To do - Can you express every line of the records below as a Markdown table with the columns Row and Line, numbering each line and skipping any blank ones? Leave the pictures out of the answer.

Input for this task -
# # # #

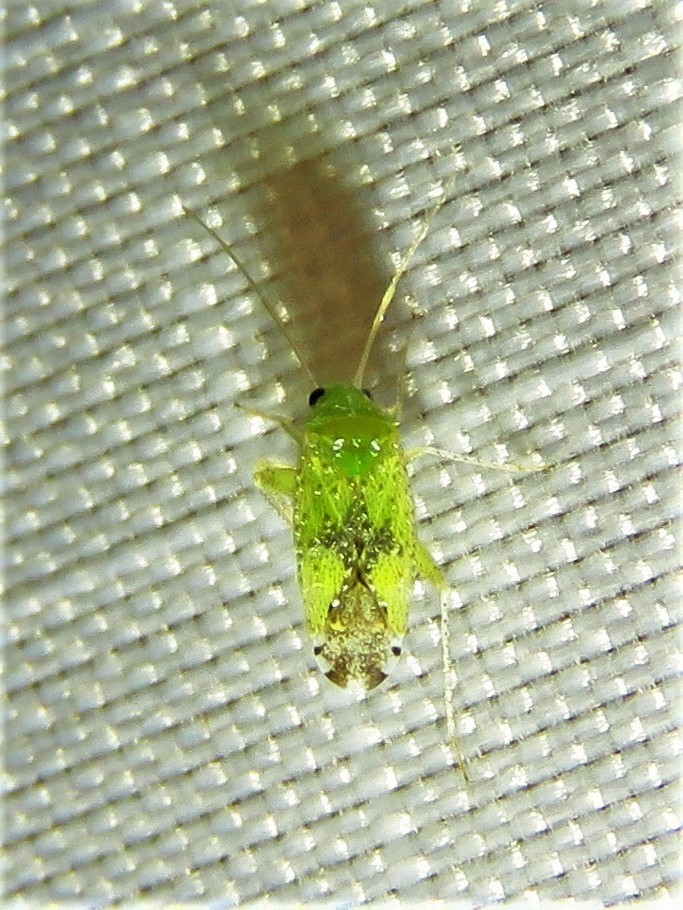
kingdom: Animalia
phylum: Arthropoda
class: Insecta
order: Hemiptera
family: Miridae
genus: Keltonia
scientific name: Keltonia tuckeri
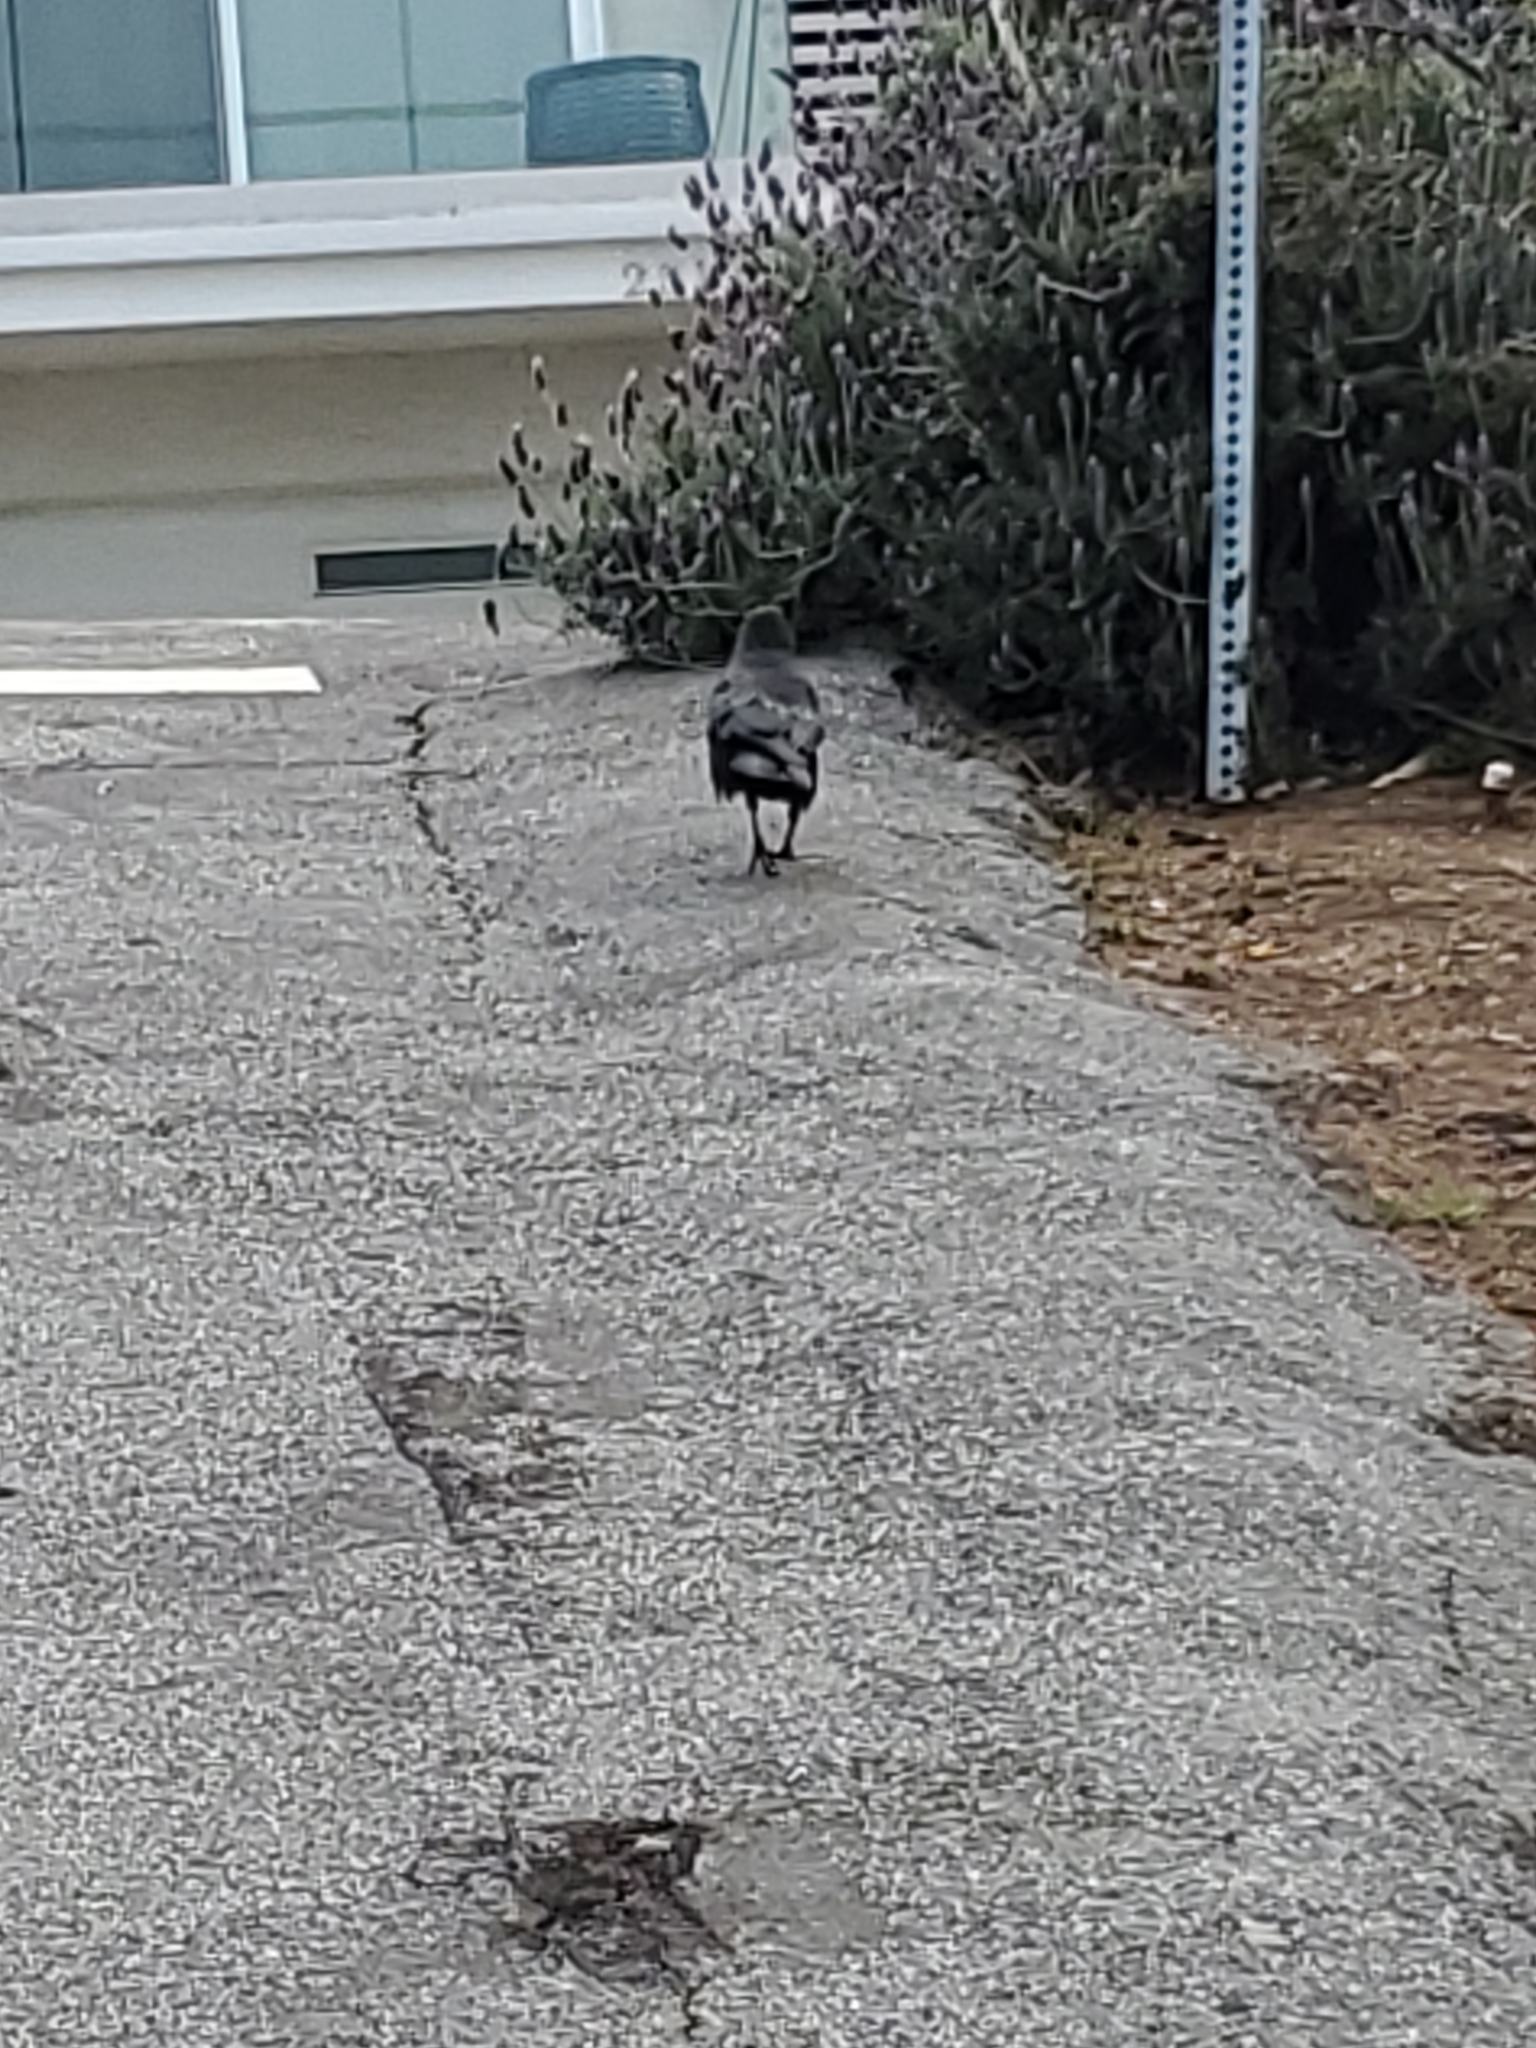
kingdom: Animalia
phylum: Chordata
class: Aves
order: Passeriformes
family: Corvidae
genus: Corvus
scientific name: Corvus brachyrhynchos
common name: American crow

# # # #

Written solution -
| Row | Line |
|---|---|
| 1 | kingdom: Animalia |
| 2 | phylum: Arthropoda |
| 3 | class: Insecta |
| 4 | order: Hemiptera |
| 5 | family: Miridae |
| 6 | genus: Keltonia |
| 7 | scientific name: Keltonia tuckeri |
| 8 | kingdom: Animalia |
| 9 | phylum: Chordata |
| 10 | class: Aves |
| 11 | order: Passeriformes |
| 12 | family: Corvidae |
| 13 | genus: Corvus |
| 14 | scientific name: Corvus brachyrhynchos |
| 15 | common name: American crow |